(Beginning of DATASET RECORDS)

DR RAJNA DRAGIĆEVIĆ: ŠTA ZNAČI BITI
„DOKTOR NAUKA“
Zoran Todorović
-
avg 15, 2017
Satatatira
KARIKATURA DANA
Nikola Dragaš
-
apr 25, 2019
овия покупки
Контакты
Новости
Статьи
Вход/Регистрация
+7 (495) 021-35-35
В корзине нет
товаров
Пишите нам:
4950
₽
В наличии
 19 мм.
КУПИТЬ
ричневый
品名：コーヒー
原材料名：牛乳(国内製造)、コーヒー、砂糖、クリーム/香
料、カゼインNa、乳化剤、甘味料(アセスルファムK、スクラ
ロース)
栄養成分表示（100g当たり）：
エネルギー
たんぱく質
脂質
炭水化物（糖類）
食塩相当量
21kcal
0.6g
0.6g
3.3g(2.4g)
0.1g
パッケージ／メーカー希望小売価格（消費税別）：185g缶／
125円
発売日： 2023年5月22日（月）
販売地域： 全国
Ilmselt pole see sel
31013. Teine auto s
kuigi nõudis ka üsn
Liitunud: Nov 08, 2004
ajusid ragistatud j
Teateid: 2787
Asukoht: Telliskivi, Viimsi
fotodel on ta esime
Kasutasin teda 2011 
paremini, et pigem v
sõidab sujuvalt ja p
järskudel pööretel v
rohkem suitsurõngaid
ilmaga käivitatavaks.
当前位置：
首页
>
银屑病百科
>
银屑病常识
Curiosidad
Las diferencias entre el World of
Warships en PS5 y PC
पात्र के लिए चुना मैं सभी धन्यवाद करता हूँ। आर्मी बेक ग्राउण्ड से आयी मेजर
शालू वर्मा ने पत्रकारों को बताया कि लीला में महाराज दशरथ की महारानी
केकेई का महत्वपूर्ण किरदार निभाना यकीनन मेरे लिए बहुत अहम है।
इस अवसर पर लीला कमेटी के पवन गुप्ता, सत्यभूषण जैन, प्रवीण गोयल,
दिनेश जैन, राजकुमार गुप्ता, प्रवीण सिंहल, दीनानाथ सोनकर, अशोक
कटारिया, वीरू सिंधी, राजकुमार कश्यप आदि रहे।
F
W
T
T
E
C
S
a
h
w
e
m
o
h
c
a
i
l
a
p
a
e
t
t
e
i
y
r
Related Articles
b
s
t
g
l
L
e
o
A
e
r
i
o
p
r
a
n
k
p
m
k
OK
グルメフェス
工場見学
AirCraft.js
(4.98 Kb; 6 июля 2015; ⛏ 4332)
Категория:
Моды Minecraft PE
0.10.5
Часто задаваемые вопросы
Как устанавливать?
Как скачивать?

(End of DATASET RECORDS)

EXERCISE PROMPT
Word for word, repeat every line of the data.

RESULT
DR RAJNA DRAGIĆEVIĆ: ŠTA ZNAČI BITI
„DOKTOR NAUKA“
Zoran Todorović
-
avg 15, 2017
Satatatira
KARIKATURA DANA
Nikola Dragaš
-
apr 25, 2019
овия покупки
Контакты
Новости
Статьи
Вход/Регистрация
+7 (495) 021-35-35
В корзине нет
товаров
Пишите нам:
4950
₽
В наличии
 19 мм.
КУПИТЬ
ричневый
品名：コーヒー
原材料名：牛乳(国内製造)、コーヒー、砂糖、クリーム/香
料、カゼインNa、乳化剤、甘味料(アセスルファムK、スクラ
ロース)
栄養成分表示（100g当たり）：
エネルギー
たんぱく質
脂質
炭水化物（糖類）
食塩相当量
21kcal
0.6g
0.6g
3.3g(2.4g)
0.1g
パッケージ／メーカー希望小売価格（消費税別）：185g缶／
125円
発売日： 2023年5月22日（月）
販売地域： 全国
Ilmselt pole see sel
31013. Teine auto s
kuigi nõudis ka üsn
Liitunud: Nov 08, 2004
ajusid ragistatud j
Teateid: 2787
Asukoht: Telliskivi, Viimsi
fotodel on ta esime
Kasutasin teda 2011 
paremini, et pigem v
sõidab sujuvalt ja p
järskudel pööretel v
rohkem suitsurõngaid
ilmaga käivitatavaks.
当前位置：
首页
>
银屑病百科
>
银屑病常识
Curiosidad
Las diferencias entre el World of
Warships en PS5 y PC
पात्र के लिए चुना मैं सभी धन्यवाद करता हूँ। आर्मी बेक ग्राउण्ड से आयी मेजर
शालू वर्मा ने पत्रकारों को बताया कि लीला में महाराज दशरथ की महारानी
केकेई का महत्वपूर्ण किरदार निभाना यकीनन मेरे लिए बहुत अहम है।
इस अवसर पर लीला कमेटी के पवन गुप्ता, सत्यभूषण जैन, प्रवीण गोयल,
दिनेश जैन, राजकुमार गुप्ता, प्रवीण सिंहल, दीनानाथ सोनकर, अशोक
कटारिया, वीरू सिंधी, राजकुमार कश्यप आदि रहे।
F
W
T
T
E
C
S
a
h
w
e
m
o
h
c
a
i
l
a
p
a
e
t
t
e
i
y
r
Related Articles
b
s
t
g
l
L
e
o
A
e
r
i
o
p
r
a
n
k
p
m
k
OK
グルメフェス
工場見学
AirCraft.js
(4.98 Kb; 6 июля 2015; ⛏ 4332)
Категория:
Моды Minecraft PE
0.10.5
Часто задаваемые вопросы
Как устанавливать?
Как скачивать?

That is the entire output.